◆ Description of the task ◆
The lines below that include "while" are to be found and copied.

[Opening Source information section]

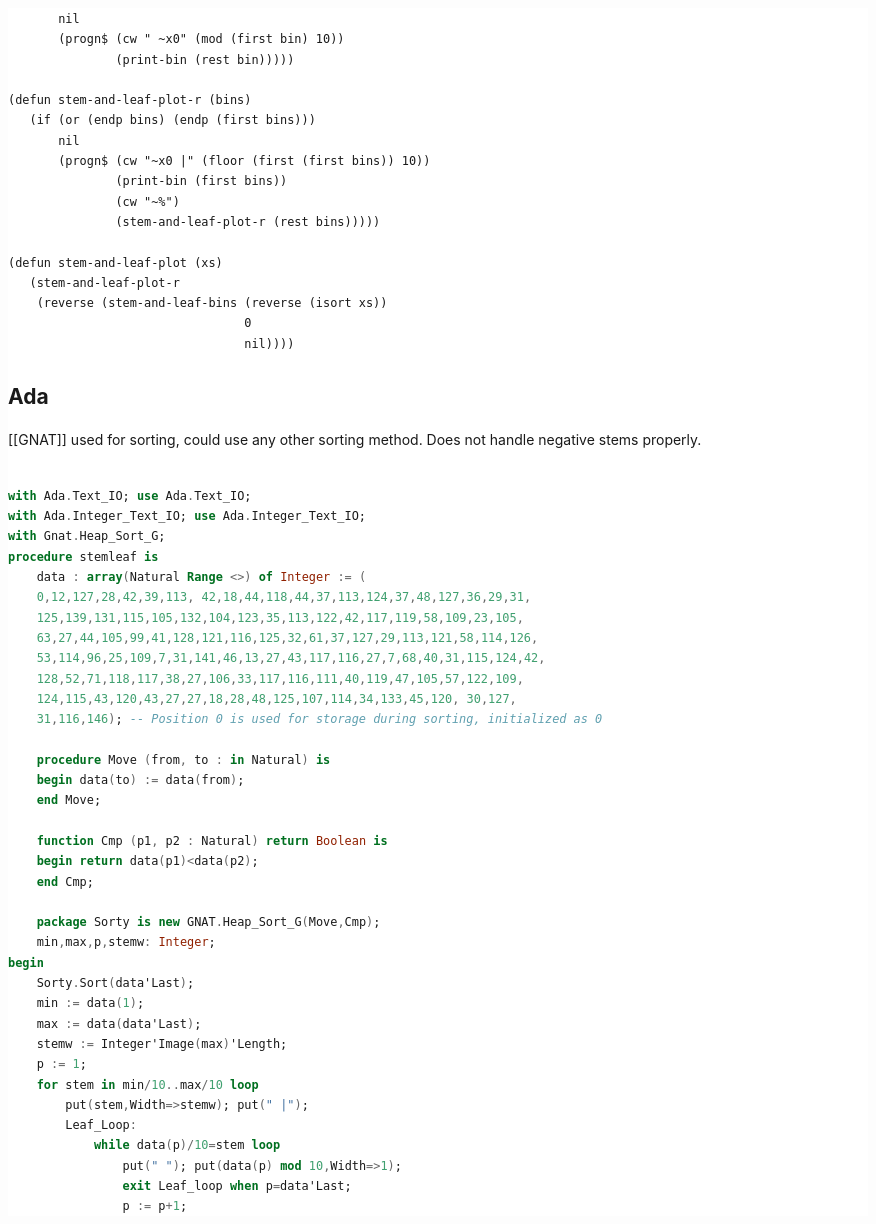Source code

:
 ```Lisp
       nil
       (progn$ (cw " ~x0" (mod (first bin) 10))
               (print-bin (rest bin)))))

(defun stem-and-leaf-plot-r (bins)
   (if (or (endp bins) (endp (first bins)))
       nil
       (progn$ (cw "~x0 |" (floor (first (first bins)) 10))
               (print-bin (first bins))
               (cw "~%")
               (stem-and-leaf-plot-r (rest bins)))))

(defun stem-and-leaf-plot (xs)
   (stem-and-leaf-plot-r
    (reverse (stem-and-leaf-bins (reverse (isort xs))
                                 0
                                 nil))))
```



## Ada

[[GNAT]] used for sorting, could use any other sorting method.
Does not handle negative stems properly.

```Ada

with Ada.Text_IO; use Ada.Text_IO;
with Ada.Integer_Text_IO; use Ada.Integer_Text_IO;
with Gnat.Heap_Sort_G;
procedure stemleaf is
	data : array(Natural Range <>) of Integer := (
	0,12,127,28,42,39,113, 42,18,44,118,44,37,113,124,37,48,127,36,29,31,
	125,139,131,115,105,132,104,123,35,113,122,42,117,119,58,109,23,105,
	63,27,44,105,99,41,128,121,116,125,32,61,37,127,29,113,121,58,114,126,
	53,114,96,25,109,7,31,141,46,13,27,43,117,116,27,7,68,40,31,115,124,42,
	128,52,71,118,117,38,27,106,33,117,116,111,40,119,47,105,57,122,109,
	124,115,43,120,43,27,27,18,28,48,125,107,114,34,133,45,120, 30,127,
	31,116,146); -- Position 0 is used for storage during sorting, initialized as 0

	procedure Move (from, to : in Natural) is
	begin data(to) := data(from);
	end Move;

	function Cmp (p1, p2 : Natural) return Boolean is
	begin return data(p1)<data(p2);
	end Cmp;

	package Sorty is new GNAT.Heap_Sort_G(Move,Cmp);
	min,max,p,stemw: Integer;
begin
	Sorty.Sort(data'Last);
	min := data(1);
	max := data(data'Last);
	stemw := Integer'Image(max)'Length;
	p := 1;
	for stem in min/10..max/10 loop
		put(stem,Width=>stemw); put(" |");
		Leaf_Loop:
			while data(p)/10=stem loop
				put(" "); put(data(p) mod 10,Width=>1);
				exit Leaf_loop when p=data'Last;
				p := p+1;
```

[Closing Source information section]
[Opening Source information section]

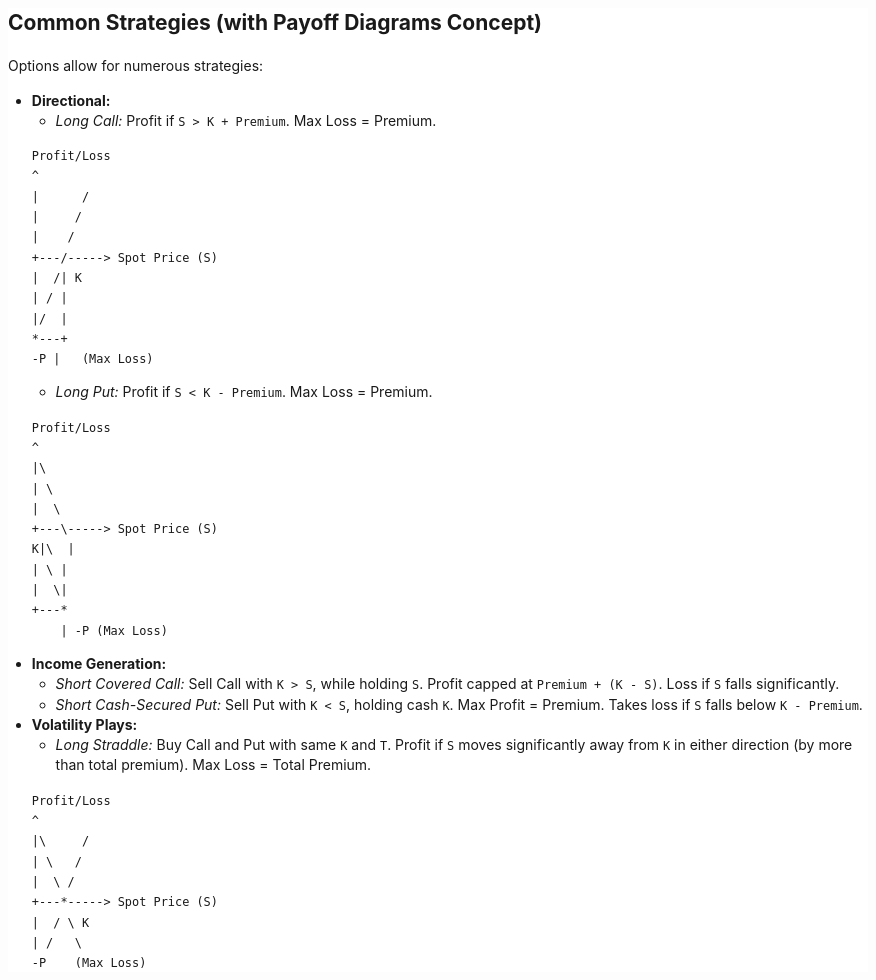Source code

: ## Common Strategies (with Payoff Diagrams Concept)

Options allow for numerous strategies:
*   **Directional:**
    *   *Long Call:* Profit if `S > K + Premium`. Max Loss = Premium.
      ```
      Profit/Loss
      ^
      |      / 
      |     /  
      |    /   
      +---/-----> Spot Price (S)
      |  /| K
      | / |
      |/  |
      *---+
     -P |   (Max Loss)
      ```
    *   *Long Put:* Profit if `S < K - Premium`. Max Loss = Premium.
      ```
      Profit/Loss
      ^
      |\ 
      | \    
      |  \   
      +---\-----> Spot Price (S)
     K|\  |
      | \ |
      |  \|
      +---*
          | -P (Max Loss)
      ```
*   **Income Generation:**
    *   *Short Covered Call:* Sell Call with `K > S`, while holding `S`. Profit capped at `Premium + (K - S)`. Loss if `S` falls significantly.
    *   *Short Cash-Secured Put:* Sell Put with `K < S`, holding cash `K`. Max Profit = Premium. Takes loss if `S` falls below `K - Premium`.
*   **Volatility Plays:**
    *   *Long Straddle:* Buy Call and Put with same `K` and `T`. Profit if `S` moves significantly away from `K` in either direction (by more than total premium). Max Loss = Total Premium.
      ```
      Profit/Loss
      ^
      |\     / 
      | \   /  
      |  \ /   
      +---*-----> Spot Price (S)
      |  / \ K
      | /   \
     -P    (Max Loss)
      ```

[Closing Source information section]
[Opening Source information section]

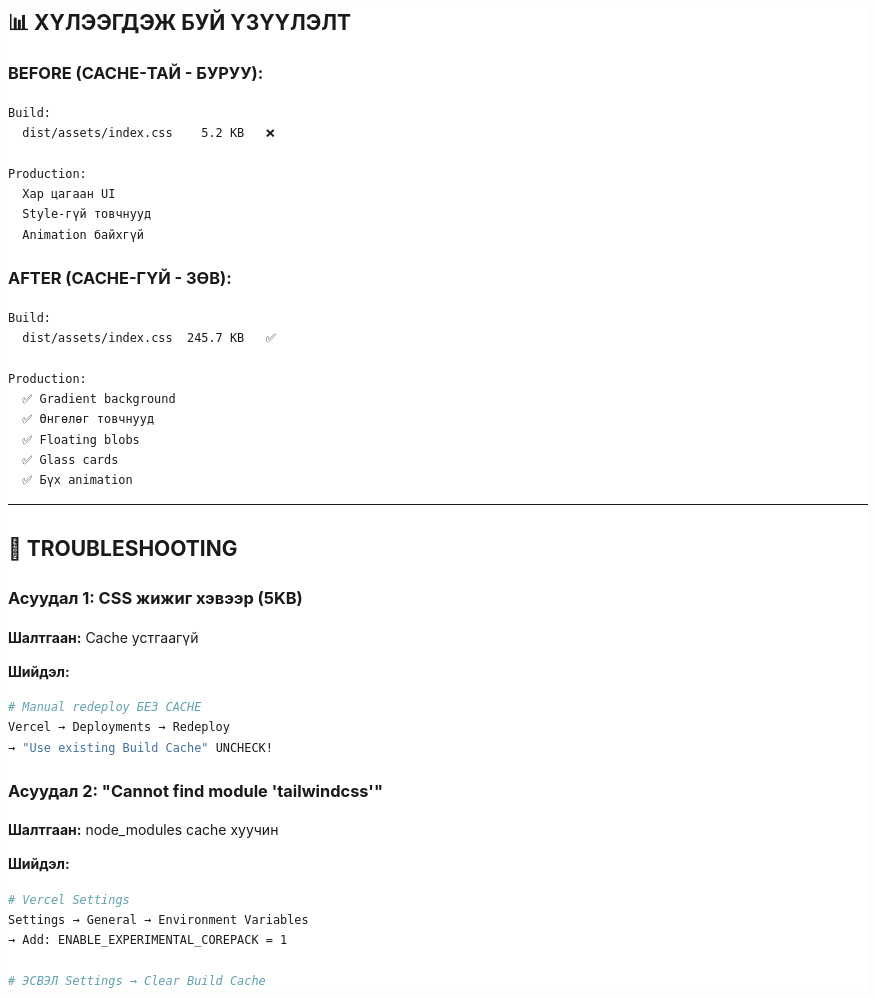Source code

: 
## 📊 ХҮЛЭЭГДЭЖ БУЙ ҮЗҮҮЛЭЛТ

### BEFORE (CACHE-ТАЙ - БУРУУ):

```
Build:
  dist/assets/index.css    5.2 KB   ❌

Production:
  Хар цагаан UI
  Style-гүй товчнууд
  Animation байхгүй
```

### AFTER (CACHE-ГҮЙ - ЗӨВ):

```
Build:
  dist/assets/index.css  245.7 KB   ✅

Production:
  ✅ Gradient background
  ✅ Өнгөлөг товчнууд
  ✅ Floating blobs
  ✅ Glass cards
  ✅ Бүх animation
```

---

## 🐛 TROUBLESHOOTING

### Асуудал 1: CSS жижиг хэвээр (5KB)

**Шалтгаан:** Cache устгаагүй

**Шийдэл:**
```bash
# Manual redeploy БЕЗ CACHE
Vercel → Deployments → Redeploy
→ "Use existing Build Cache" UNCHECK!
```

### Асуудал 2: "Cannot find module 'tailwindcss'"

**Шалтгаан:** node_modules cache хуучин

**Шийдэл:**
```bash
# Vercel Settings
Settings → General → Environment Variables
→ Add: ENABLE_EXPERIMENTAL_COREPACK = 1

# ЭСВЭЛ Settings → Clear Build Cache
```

[Closing Source information section]

◆ Response to the task ◆
			while data(p)/10=stem loop
    *   *Short Covered Call:* Sell Call with `K > S`, while holding `S`. Profit capped at `Premium + (K - S)`. Loss if `S` falls significantly.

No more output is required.